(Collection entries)
=== Begin Enclosure ===

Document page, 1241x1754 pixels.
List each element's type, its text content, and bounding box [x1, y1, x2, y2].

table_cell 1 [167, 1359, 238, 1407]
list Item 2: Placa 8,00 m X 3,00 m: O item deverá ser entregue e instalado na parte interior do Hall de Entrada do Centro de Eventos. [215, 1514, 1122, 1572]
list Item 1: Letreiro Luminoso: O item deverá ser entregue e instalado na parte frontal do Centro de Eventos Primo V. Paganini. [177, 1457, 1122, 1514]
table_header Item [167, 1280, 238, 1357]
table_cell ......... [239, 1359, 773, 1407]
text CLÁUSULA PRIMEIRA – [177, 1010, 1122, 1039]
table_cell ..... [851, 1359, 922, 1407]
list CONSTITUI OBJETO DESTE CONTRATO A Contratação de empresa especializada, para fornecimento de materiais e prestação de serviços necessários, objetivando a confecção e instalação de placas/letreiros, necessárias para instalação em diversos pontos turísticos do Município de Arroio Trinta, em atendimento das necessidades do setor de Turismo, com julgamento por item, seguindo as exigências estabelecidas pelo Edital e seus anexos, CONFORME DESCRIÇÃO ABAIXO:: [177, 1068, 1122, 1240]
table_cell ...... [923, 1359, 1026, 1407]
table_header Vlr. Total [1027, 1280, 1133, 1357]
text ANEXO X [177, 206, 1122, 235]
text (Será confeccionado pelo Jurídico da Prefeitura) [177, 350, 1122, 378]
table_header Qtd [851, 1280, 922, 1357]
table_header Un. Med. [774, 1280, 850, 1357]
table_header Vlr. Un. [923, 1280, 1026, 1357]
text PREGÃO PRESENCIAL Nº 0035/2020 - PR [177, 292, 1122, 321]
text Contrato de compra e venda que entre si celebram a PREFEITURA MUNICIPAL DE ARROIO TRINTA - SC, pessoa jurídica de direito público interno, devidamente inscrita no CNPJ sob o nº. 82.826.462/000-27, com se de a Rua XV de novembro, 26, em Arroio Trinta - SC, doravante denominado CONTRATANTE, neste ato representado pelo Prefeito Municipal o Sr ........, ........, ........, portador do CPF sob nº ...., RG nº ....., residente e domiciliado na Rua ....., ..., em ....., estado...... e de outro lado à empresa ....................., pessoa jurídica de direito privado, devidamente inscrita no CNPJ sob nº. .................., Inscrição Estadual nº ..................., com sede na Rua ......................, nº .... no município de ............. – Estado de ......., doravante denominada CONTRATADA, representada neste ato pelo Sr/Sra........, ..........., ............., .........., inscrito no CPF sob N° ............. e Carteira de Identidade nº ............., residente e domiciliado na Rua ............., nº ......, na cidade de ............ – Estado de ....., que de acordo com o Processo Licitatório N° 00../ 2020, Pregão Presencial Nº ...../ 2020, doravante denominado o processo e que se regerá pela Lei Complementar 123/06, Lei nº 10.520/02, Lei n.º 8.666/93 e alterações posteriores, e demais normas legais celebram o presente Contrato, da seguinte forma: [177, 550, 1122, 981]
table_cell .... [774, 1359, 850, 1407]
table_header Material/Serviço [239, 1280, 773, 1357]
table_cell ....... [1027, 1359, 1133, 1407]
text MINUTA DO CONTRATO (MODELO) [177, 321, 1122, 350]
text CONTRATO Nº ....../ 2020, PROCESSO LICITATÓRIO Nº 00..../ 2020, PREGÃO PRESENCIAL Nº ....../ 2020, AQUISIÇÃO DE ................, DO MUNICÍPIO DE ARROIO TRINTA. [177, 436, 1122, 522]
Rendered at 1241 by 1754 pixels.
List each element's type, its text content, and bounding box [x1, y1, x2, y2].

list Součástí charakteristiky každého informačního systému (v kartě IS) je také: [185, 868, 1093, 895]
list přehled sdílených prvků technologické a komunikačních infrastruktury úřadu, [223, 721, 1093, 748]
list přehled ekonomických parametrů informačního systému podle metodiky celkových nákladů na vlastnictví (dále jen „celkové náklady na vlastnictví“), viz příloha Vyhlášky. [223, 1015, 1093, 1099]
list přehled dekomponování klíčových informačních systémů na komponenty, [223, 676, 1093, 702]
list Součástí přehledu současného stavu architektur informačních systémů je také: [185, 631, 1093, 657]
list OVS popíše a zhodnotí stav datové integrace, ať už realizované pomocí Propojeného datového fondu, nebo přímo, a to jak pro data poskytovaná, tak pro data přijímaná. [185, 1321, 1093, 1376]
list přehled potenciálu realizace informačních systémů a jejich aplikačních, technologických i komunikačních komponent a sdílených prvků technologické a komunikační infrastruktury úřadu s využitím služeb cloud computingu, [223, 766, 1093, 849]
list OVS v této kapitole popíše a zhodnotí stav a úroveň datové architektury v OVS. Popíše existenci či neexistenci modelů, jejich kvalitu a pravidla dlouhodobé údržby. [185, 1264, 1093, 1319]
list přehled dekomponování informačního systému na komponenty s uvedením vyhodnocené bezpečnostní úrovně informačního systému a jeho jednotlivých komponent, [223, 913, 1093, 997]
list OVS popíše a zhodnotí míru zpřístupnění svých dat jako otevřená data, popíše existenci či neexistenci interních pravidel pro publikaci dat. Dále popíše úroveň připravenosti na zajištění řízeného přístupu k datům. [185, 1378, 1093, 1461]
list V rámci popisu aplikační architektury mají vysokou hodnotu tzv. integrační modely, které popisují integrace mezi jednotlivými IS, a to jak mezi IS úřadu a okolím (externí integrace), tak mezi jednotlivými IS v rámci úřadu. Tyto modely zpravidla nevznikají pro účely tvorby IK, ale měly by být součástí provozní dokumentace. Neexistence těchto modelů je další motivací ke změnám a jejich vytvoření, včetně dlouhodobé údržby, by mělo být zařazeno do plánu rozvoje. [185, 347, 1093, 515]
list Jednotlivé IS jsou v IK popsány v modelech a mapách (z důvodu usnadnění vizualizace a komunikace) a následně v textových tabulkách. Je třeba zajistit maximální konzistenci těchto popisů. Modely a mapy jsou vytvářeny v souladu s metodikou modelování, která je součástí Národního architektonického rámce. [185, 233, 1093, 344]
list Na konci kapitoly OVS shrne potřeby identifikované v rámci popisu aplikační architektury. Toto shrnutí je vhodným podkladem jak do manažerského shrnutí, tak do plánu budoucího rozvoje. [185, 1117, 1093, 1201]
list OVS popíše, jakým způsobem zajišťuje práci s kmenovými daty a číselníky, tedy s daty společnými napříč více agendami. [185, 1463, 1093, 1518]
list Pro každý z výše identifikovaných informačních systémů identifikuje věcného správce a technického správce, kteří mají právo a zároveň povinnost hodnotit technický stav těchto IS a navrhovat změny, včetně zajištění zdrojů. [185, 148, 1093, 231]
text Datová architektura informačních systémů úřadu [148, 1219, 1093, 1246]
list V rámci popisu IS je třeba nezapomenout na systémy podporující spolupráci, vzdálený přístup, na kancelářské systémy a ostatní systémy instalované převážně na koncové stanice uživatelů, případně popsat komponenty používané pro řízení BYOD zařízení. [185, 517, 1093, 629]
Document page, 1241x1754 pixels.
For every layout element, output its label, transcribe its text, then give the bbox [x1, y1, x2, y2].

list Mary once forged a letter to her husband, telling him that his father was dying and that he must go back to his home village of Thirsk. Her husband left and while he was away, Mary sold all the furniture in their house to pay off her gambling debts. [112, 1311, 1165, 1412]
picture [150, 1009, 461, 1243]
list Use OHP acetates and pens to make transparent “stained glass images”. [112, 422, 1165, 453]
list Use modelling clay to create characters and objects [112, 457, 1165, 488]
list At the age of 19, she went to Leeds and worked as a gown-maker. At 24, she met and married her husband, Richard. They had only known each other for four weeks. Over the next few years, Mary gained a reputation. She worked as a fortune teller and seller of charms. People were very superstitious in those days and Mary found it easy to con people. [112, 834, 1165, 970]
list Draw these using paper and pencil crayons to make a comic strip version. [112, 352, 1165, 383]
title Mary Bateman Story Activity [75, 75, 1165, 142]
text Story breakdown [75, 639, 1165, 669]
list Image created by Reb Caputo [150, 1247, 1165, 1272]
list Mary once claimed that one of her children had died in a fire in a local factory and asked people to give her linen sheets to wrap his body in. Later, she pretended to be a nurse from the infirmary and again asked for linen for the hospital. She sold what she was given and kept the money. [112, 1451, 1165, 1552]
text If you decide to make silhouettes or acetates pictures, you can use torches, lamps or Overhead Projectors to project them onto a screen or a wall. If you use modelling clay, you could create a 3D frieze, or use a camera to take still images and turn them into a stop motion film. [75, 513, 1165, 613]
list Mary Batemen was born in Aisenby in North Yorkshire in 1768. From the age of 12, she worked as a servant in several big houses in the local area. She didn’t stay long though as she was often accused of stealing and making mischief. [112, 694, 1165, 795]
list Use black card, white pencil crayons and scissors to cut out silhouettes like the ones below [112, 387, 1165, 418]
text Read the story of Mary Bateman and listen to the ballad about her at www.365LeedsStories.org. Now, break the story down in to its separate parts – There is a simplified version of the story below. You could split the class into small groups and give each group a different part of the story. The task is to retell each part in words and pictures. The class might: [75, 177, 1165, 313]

=== End Enclosure ===

Check each line of the records for "modelů" and copy the ones that contain it.

Response:
list OVS v této kapitole popíše a zhodnotí stav a úroveň datové architektury v OVS. Popíše existenci či neexistenci modelů, jejich kvalitu a pravidla dlouhodobé údržby. [185, 1264, 1093, 1319]
list V rámci popisu aplikační architektury mají vysokou hodnotu tzv. integrační modely, které popisují integrace mezi jednotlivými IS, a to jak mezi IS úřadu a okolím (externí integrace), tak mezi jednotlivými IS v rámci úřadu. Tyto modely zpravidla nevznikají pro účely tvorby IK, ale měly by být součástí provozní dokumentace. Neexistence těchto modelů je další motivací ke změnám a jejich vytvoření, včetně dlouhodobé údržby, by mělo být zařazeno do plánu rozvoje. [185, 347, 1093, 515]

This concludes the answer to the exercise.